=== EXCERPTED RECORDS ===
►

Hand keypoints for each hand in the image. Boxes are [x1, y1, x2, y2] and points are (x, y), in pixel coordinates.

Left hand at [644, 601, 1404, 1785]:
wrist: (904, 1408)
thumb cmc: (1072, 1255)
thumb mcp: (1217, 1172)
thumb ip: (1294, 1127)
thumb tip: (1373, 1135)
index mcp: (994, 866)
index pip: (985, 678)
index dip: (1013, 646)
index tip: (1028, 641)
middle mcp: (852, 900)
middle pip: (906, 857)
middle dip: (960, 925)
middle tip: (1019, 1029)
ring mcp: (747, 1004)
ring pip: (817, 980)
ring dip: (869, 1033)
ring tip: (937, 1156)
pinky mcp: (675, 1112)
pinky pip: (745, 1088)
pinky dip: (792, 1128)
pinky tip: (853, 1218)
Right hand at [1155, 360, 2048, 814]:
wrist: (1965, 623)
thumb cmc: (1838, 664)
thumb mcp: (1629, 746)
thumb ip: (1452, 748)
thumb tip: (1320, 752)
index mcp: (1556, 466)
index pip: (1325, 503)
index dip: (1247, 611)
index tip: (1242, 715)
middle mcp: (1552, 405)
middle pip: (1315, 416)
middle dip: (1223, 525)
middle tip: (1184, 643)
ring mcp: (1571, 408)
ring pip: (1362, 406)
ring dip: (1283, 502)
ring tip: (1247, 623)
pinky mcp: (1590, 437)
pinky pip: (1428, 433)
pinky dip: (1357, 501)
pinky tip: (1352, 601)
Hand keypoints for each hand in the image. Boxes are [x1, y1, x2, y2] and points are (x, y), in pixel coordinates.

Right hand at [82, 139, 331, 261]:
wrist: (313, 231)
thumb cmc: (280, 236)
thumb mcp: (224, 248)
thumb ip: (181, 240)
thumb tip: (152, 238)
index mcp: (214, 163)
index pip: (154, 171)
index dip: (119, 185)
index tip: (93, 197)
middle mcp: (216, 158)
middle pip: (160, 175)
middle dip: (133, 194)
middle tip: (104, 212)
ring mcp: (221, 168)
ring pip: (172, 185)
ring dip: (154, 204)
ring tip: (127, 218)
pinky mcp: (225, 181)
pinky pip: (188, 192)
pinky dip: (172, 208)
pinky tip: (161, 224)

◄

=== PROBLEM STATEMENT ===
A single figure answers this: how many lines of the material hold "middle".

=== RESPONSE TO THE EXERCISE ===
12